How to check for line of sight to the HughesNet Gen4 Satellite?
To receive a good signal from the new HughesNet Gen4 satellite, you need a clear line of sight between the satellite and the satellite dish antenna located at your home or business.
Trees, mountains, buildings and other solid obstacles will impair, or prevent the signal from making the necessary connection to the internet.
To understand how to find the satellites you must first understand how the satellite stays in the same position relevant to earth’s surface. For those of you that have been following this blog, you can jump over this as we covered it about a month ago.
The satellites are located above the Earth’s Equator, approximately 23, 000 miles, in a belt known as the Clark Belt. When the satellite is placed in its orbital position, it will stay in the same position relevant to the earth’s surface. This is why you do not have to have a motor and tracking device on your dish. The satellites do have a minimal amount of propellant to make minor adjustments. So, once your installer points your new HughesNet dish at the satellite, there should be no need for any further adjustments (unless you drive a lawn tractor like me!).
There are many sites on the internet that will give you the coordinates to locate the satellite from your home. This is where those merit badges from boy scouts or those sailing courses from collage will come in handy. The HughesNet Gen4 is located in the 107.1 orbital positions. You will need to locate two angles: the azimuth and the elevation.
The azimuth is the compass direction the dish must face to point towards the satellite. The second angle is the elevation; this is the angle above the horizon that you will target to reach the satellite. Generally, the farther north you go, the lower the angle. Because the satellites are located in the western hemisphere, most HughesNet dishes located in the United States will point towards a location on the equator that is south of Texas.
One of my favorite sites for finding dish angles is dishpointer.com.
Here you can enter your address and zip code, select your satellite (EchoStar 17 for HughesNet Gen4) and their program will calculate your angles and display a line to the satellite on Google maps. Remember that there is a difference between true north and magnetic north. If you are not sure of the deviation in your area, call your local airport.
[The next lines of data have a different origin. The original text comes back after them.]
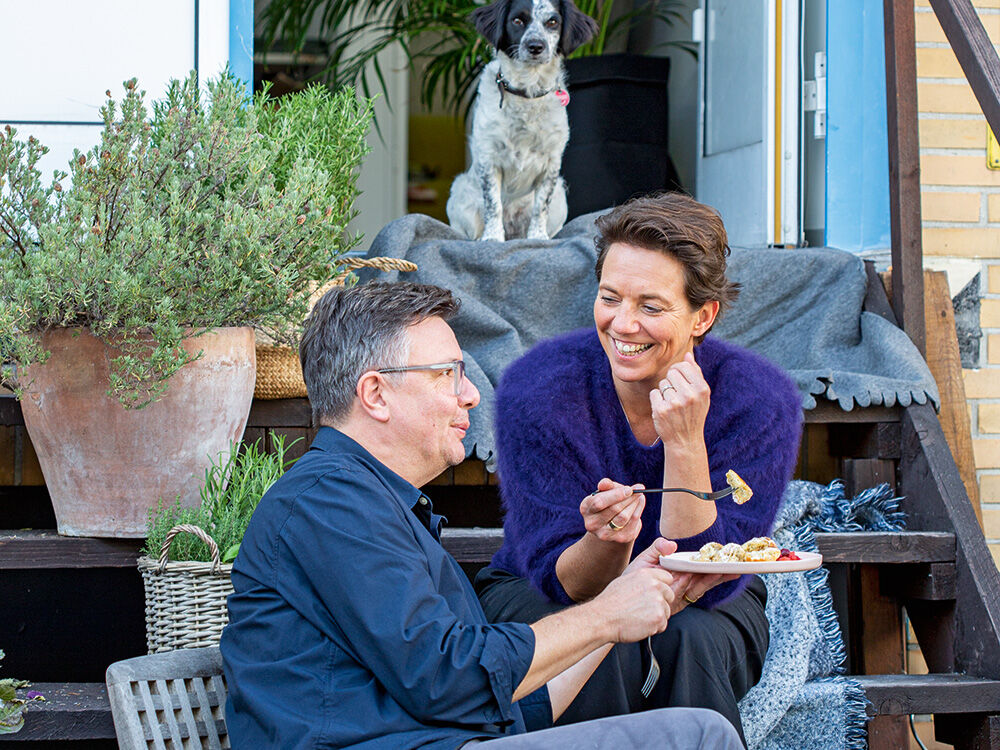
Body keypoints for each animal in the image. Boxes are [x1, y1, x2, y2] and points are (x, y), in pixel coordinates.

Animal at [444, 0, 592, 242]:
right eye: (517, 20)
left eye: (553, 22)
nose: (535, 46)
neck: (527, 92)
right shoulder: (489, 158)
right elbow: (493, 204)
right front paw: (493, 238)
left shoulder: (551, 164)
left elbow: (541, 206)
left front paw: (538, 237)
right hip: (460, 191)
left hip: (561, 195)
At Dish Pointer you will also find a link to a great little tool that every professional installer should have: An Android or I Phone Satellite Locator App. The app is worth its weight in gold to any installer that doesn’t live in a desert.
This app can be purchased at dishpointer.com.
I personally would like to thank the people that created this app as it has made is possible to get installation in that I would have never attempted in the old days. A worthwile $20 investment!!